■ SELECTED TEXT:

Addressing your previous message, how much work does it take to soak a pan. You add hot sudsy water and let the pan sit. When you return after a few hours, everything usually just rinses out easily. Less actual work than scrubbing and fussing over the stuck on food and fond. Maybe you're using too high a heat on your non-stick.


----------



## sternlight (Jun 27, 2011)

It's pretty expensive but if it lasts as long as they say, Swiss Diamond HD Pro, intended for professional chefs, seems very good. It just became available. It's about $170 for a 10-inch fry pan, built like a battleship and with a very long handle. It has a much thicker non-stick coating than previous SD products and the HD (high density) coating is claimed to survive twice as many abrasive scrapes as the current models. A home line, HD is coming out later this year.

The existing line has received many rave reviews on other sites.

Another good line is the current Anolon non-stick. Quite heavy, and priced for home use, though it costs around $50 and isn't in the price range of cheapie throw-away pans or restaurant supply store pans.

No pan, however, will take the kind of abuse you report. They have to be treated with care and washed with warm, soapy water and a soft brush after each use to avoid food build up, and should not be used above medium heat for best lifespan.

Disclaimer: I have neither connection nor financial interest in either firm, though I own both products and, as they say, so far so good.

By the way, the HD Pro line just went into distribution and is hard to find yet. I got mine from Cooking Enthusiast www.cookingenthusiast.com which seems to carry many interesting, though upscale products,


----------

■ WHAT YOU NEED TO DO:
A. According to the forum thread on non-stick pans, about how much does a 10-inch Swiss Diamond HD Pro fry pan cost?
B. Quote the forum thread on non-stick pans word for word, starting at "The existing line" and ending at "for best lifespan.".

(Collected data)
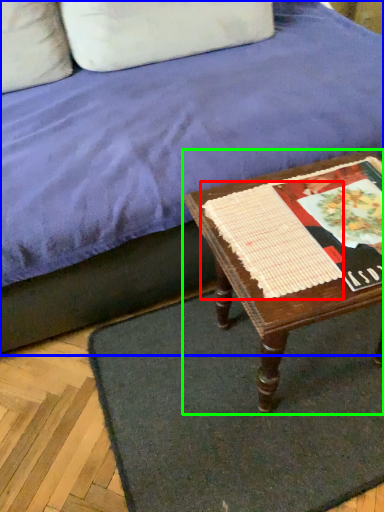
Question: Which object is positioned closest to linen (highlighted by a red box)? Select from studio couch (highlighted by a blue box) and table (highlighted by a green box).

Choices:
 (A) studio couch
 (B) table

Answer: (B)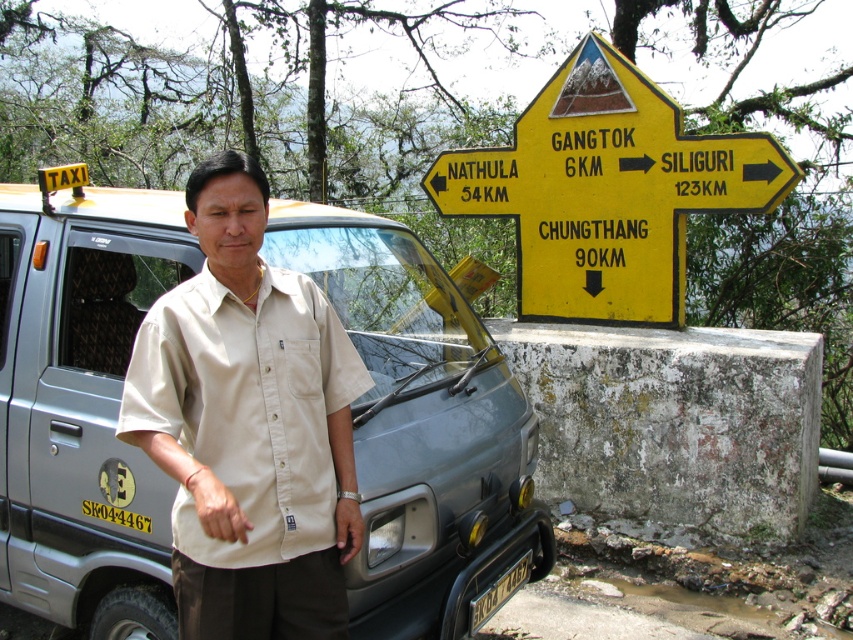
Is silver metallic taxi at left positioned in front of yellow plastic license plate at lower center?

Yes, silver metallic taxi at left is in front of yellow plastic license plate at lower center.

Which of these two, silver metallic taxi at left or yellow plastic license plate at lower center, stands taller?

silver metallic taxi at left

Measure the distance between silver metallic taxi at left and camera.

silver metallic taxi at left is 8.87 feet from camera.

Locate an element on the screen. silver metallic taxi at left is located at coordinates (82, 406).

Consider the image. Measure the distance between point [114,449] and camera.

A distance of 9.83 feet exists between point [114,449] and camera.

Is silver metallic taxi at left to the left of beige cotton shirt at center from the viewer's perspective?

No, silver metallic taxi at left is not to the left of beige cotton shirt at center.

Does point (102, 209) lie behind point (271, 289)?

Yes.

Locate an element on the screen. Image resolution: width=853 pixels, height=640 pixels. silver metallic taxi at left is located at coordinates (82, 406).

Is point (579, 285) less distant than point (511, 586)?

No, (579, 285) is behind (511, 586).

Is yellow plastic sign at upper right bigger than yellow plastic license plate at lower center?

Correct, yellow plastic sign at upper right is larger in size than yellow plastic license plate at lower center.

Does point (576, 100) lie behind point (488, 596)?

Yes.

What are the coordinates of `yellow plastic sign at upper right` in the screenshot? It's located at (606, 189).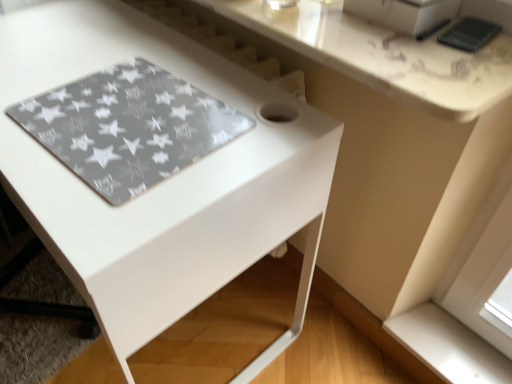
Question: Should I look upward or downward to see transparent star-patterned mat at lower left?

Choices:
 (A) down
 (B) up

Answer: (B)

Question: Considering the relative positions of transparent star-patterned mat at lower left and white glossy counter top at upper center in the image provided, is transparent star-patterned mat at lower left behind white glossy counter top at upper center?

Choices:
 (A) no
 (B) yes

Answer: (B)

Question: Does transparent star-patterned mat at lower left have a greater width compared to white glossy counter top at upper center?

Choices:
 (A) no
 (B) yes

Answer: (A)

Question: Is white glossy counter top at upper center at the back of transparent star-patterned mat at lower left?

Choices:
 (A) yes
 (B) no

Answer: (B)

Question: Can you confirm if transparent star-patterned mat at lower left is bigger than white glossy counter top at upper center?

Choices:
 (A) yes
 (B) no

Answer: (B)

Question: Is transparent star-patterned mat at lower left thinner than white glossy counter top at upper center?

Choices:
 (A) yes
 (B) no

Answer: (A)

Question: Is transparent star-patterned mat at lower left far from white glossy counter top at upper center?

Choices:
 (A) no
 (B) yes

Answer: (A)

Question: Is white glossy counter top at upper center oriented away from white smooth window sill at lower right?

Choices:
 (A) yes
 (B) no

Answer: (B)

Question: Is white glossy counter top at upper center wider than white smooth window sill at lower right?

Choices:
 (A) no
 (B) yes

Answer: (B)

Question: From the image's perspective, is white glossy counter top at upper center under white smooth window sill at lower right?

Choices:
 (A) no
 (B) yes

Answer: (A)

Question: Is white glossy counter top at upper center far from white smooth window sill at lower right?

Choices:
 (A) no
 (B) yes

Answer: (A)

Question: Does white glossy counter top at upper center have a larger size compared to white smooth window sill at lower right?

Choices:
 (A) no
 (B) yes

Answer: (B)

Question: Can we say white glossy counter top at upper center lies outside white smooth window sill at lower right?

Choices:
 (A) no
 (B) yes

Answer: (B)

Question: Are white smooth window sill at lower right and transparent star-patterned mat at lower left far apart?

Choices:
 (A) no
 (B) yes

Answer: (A)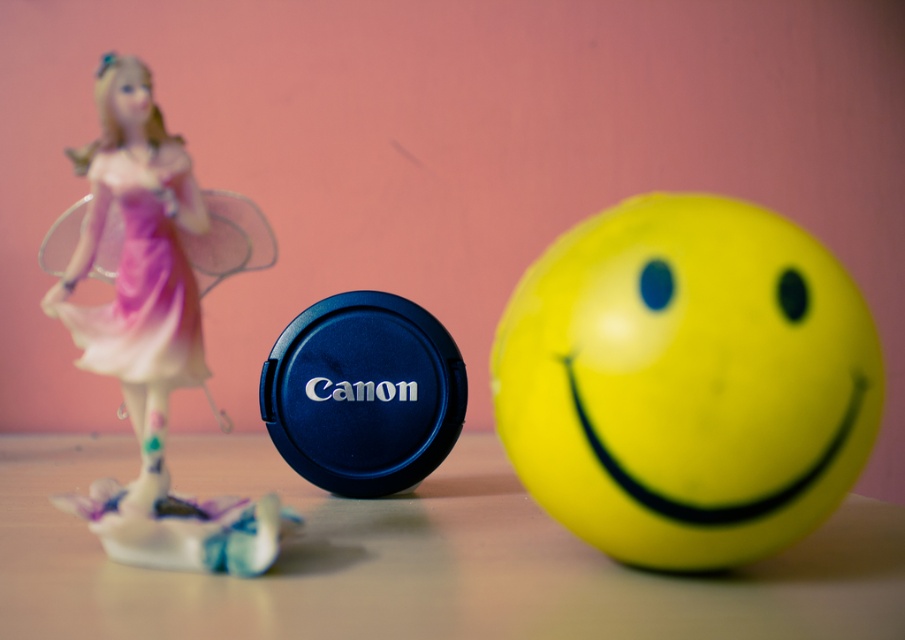
Question: Is translucent plastic fairy at left smaller than translucent plastic face at upper left?

Choices:
 (A) yes
 (B) no

Answer: (B)

Question: Considering the relative positions of translucent plastic fairy at left and pink satin dress at left in the image provided, where is translucent plastic fairy at left located with respect to pink satin dress at left?

Choices:
 (A) left
 (B) right

Answer: (B)

Question: Considering the real-world distances, which object is farthest from the yellow rubber ball at center?

Choices:
 (A) pink satin dress at left
 (B) translucent plastic face at upper left

Answer: (B)

Question: Considering the real-world distances, which object is farthest from the translucent plastic face at upper left?

Choices:
 (A) translucent plastic fairy at left
 (B) yellow rubber ball at center
 (C) pink satin dress at left

Answer: (B)

Question: In this image, where is yellow rubber ball at center located relative to translucent plastic fairy at left?

Choices:
 (A) below
 (B) above

Answer: (A)

Question: Estimate the real-world distances between objects in this image. Which object is closer to the translucent plastic fairy at left?

Choices:
 (A) translucent plastic face at upper left
 (B) yellow rubber ball at center

Answer: (A)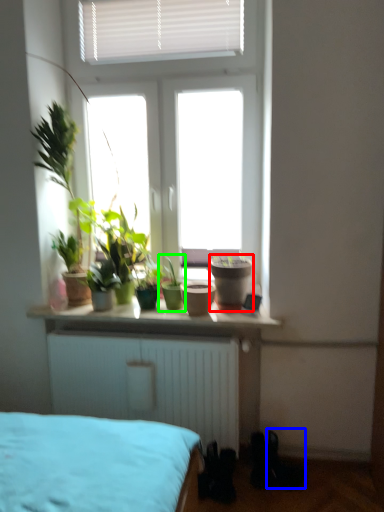
Question: Which object is positioned closest to flowerpot (highlighted by a red box)? Select from shoe (highlighted by a blue box) and houseplant (highlighted by a green box).

Choices:
 (A) shoe
 (B) houseplant

Answer: (B)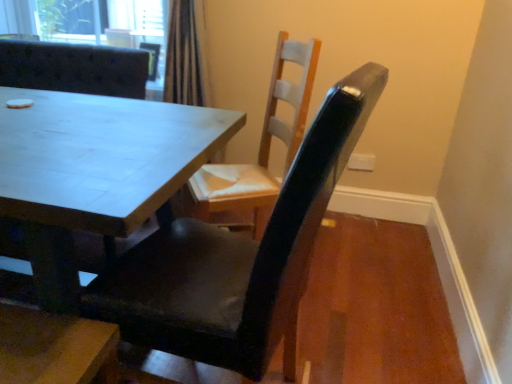
Question: Would you say matte black chair at center, the 2th chair when ordered from left to right, is to the left or to the right of white wood chair at center, which appears as the third chair when viewed from the left, in the picture?

Choices:
 (A) left
 (B) right

Answer: (A)

Question: From a real-world perspective, is matte black chair at center, the 2th chair when ordered from left to right, positioned above or below white wood chair at center, which appears as the third chair when viewed from the left?

Choices:
 (A) above
 (B) below

Answer: (B)

Question: Which is farther from the matte black chair at center, the 2th chair when ordered from left to right?

Choices:
 (A) white wood chair at center, which ranks as the 1th chair in right-to-left order
 (B) matte black chair at center, positioned as the third chair in right-to-left order

Answer: (B)

Question: Estimate the real-world distances between objects in this image. Which object is closer to the matte black chair at center, the 2th chair when ordered from left to right?

Choices:
 (A) white wood chair at center, which ranks as the 1th chair in right-to-left order
 (B) matte black chair at center, positioned as the third chair in right-to-left order

Answer: (A)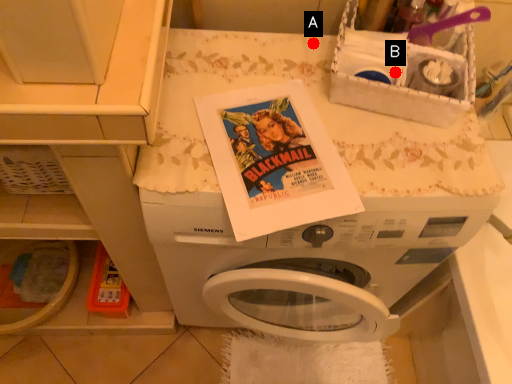
Question: Two points are circled on the image, labeled by A and B beside each circle. Which of the following is the closest to the observer?

Choices:
 (A) A is closer
 (B) B is closer

Answer: (B)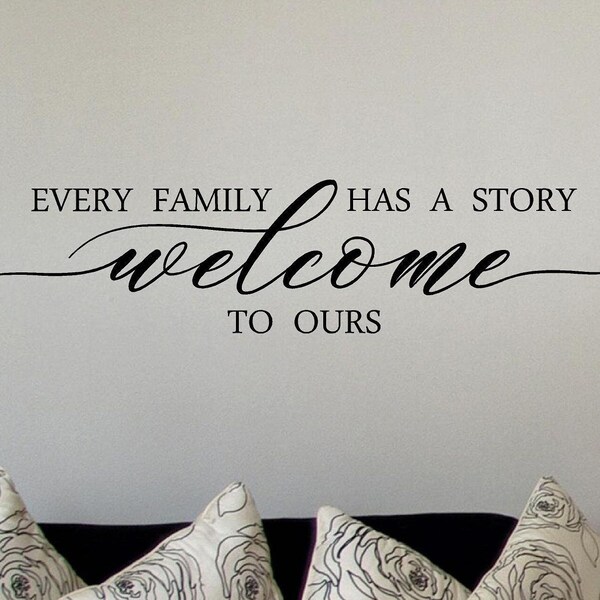
You are a GUI agent. You are given a task and a screenshot of the screen. Output one action in this format:
    pyautogui.click(x=<x>, y=<y>)
    Task: Click on the black sofa
    
    Given the screenshot: What is the action you would take?
    pyautogui.click(x=456, y=542)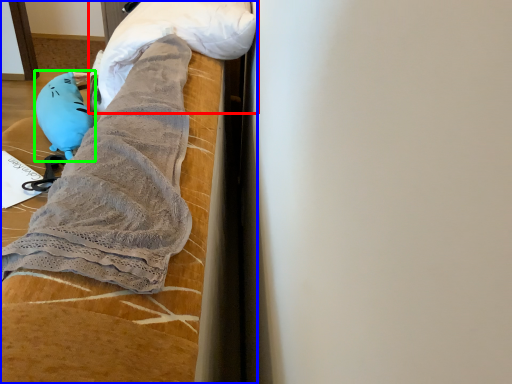
Question: Estimate the real-world distances between objects in this image. Which object is closer to wrap (highlighted by a red box), furniture (highlighted by a blue box) or toy (highlighted by a green box)?

Choices:
 (A) furniture
 (B) toy

Answer: (A)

■ EXERCISE RESPONSES:
A. About $170.

B.
The existing line has received many rave reviews on other sites.

Another good line is the current Anolon non-stick. Quite heavy, and priced for home use, though it costs around $50 and isn't in the price range of cheapie throw-away pans or restaurant supply store pans.

No pan, however, will take the kind of abuse you report. They have to be treated with care and washed with warm, soapy water and a soft brush after each use to avoid food build up, and should not be used above medium heat for best lifespan.